Thus neither humiliation nor forgiveness was allowed a part in this woman's reading of the Divine Comedy. Perhaps she was wrong, and yet no scorn, no righteous indignation, could have made Paul Macleod feel more acutely the gulf which lay between his past and hers. Between their futures also. They might be friends, but from that pure Love of hers he was for ever outcast, though she might not know it--though he might spend his life in trying to conceal the fact that he lived on a lower plane than she did. Why! the past was with him now, even at the touch of her lips. He loved her, as he had loved so often before.
"Marjory!" he cried passionately, "I don't deserve it, but I can't miss it--if you will put up with me?"
She drew herself away, and looked at him with a half-tender, half-mocking expression.
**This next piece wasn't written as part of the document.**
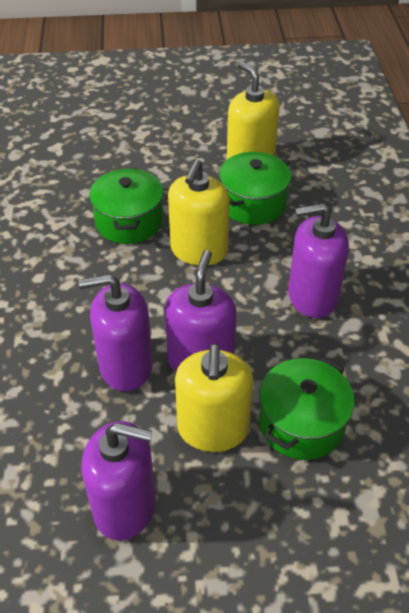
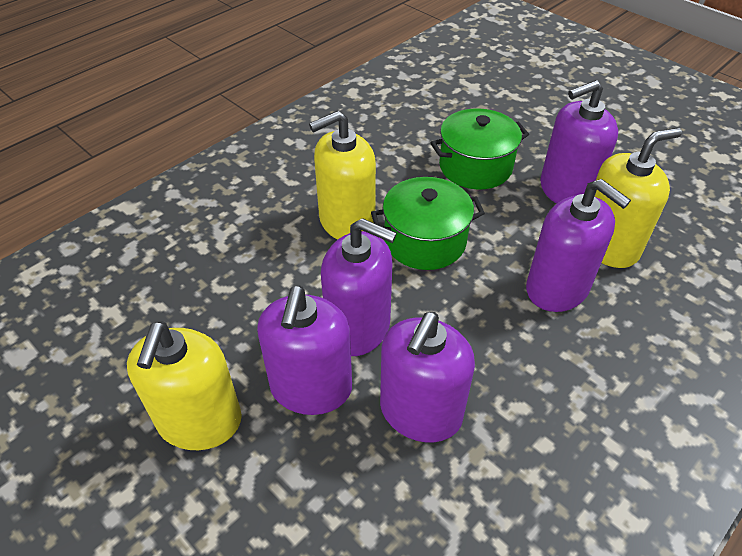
green pot: 3 -> 2
purple soap dispenser: 4 -> 5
"Put up with you? What else is there to be done now that you have come back to me?"
What else, indeed! She was right; it was he who had taken the responsibility, he who defied natural consequences in this dreaming of something beyond and above his past. He was not hardened enough to be blind to this, and the thought showed on his face.
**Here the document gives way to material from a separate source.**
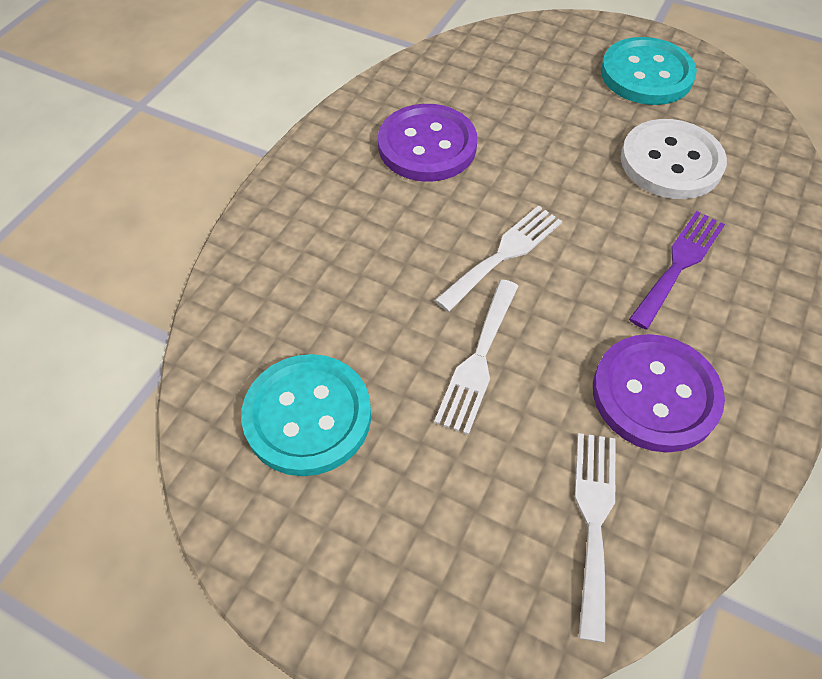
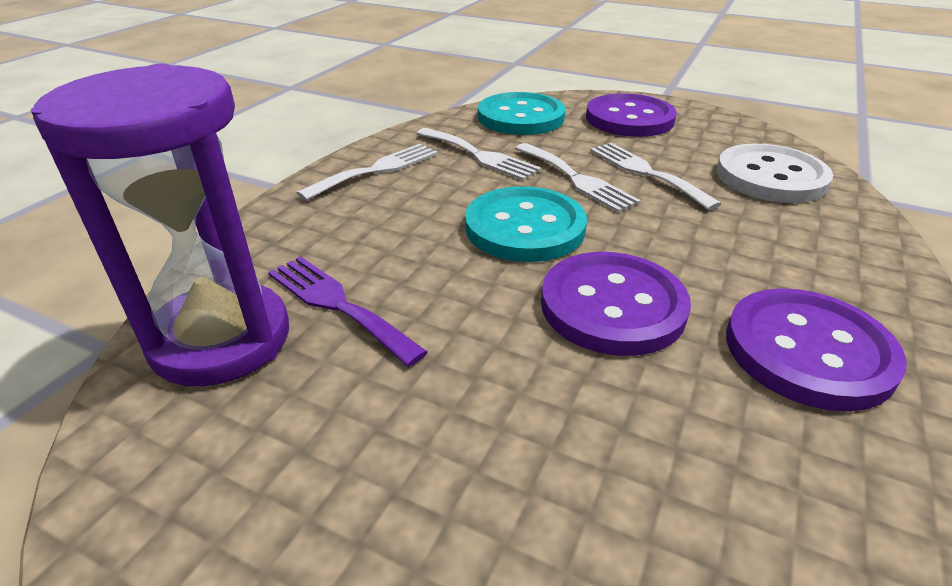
purple button: 2 -> 3
purple hourglass: 0 -> 1
white fork: 3 -> 4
"Come," she said consolingly, "sit down and tell me all about it--why you came back, I mean; I know why you went away."
If she did, he felt that she was wiser than he, since, sitting so beside her, sure of her sympathy, her confidence, it seemed incredible that he should have fled from this sure haven of his own free will. He told her all, it seemed to him without a pang; told her of his dismissal, of the change in his prospects. Yet, when he put Jeanie Duncan's letter into her hands, and walked away to the window while she read it, he felt more of a cur than he had ever done in all his life before. What would the girl say? What could she say but that it served him right? If she dismissed him also, and told him that she did not care to exchange her love for his, would not that serve him right also!
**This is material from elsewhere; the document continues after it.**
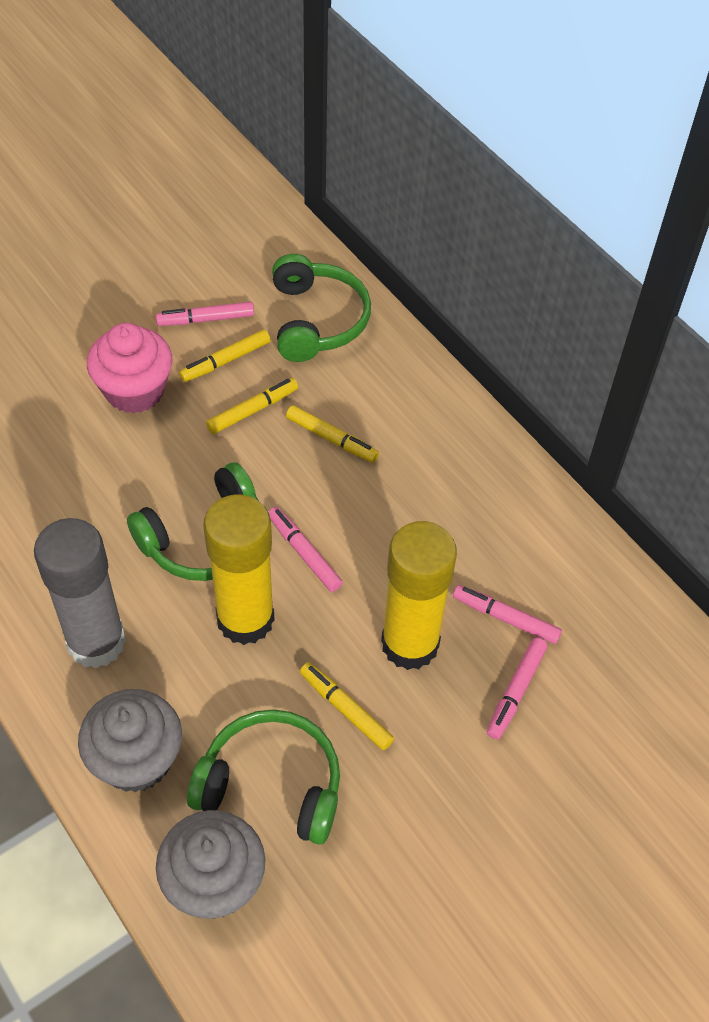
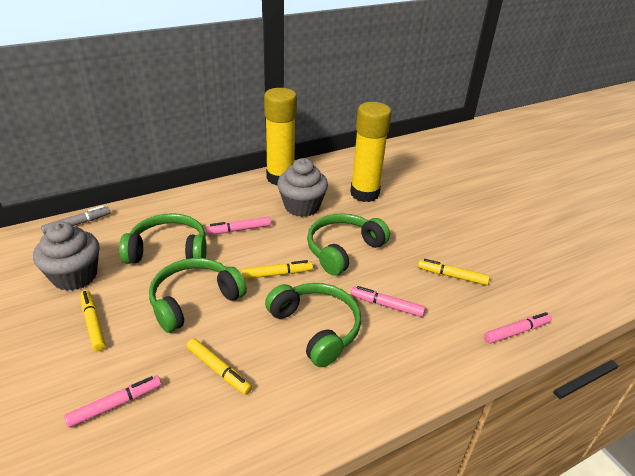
green headphones: 3 -> 4
grey glue stick: 1 -> 0
grey marker: 0 -> 1
pink cupcake: 1 -> 0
And so, as he stood frowning moodily at the growing glint of sunshine far out in the West driving the mists in dense masses up the Glen, her voice came to him as she laid down the letter with a sigh:
"I am glad she called him Paul."
He turned quickly to her in a sort of incredulous amaze! Was that all she had to say? A sort of chill crept over him, even though he found himself at her feet, with her hands in his, kissing them softly as he told her, with a break in his voice, that she was too good--too good for any man. The thought brought him a certain consolation, as she went on, evidently with the desire of taking all sting from his memories--to speak of the strange coincidence of little Paul's devotion to her, and of her liking for the lovable little lad. Surely, if Gleneira had to go, he would far rather it went to him than to some stranger, who would care nothing for her and her ways.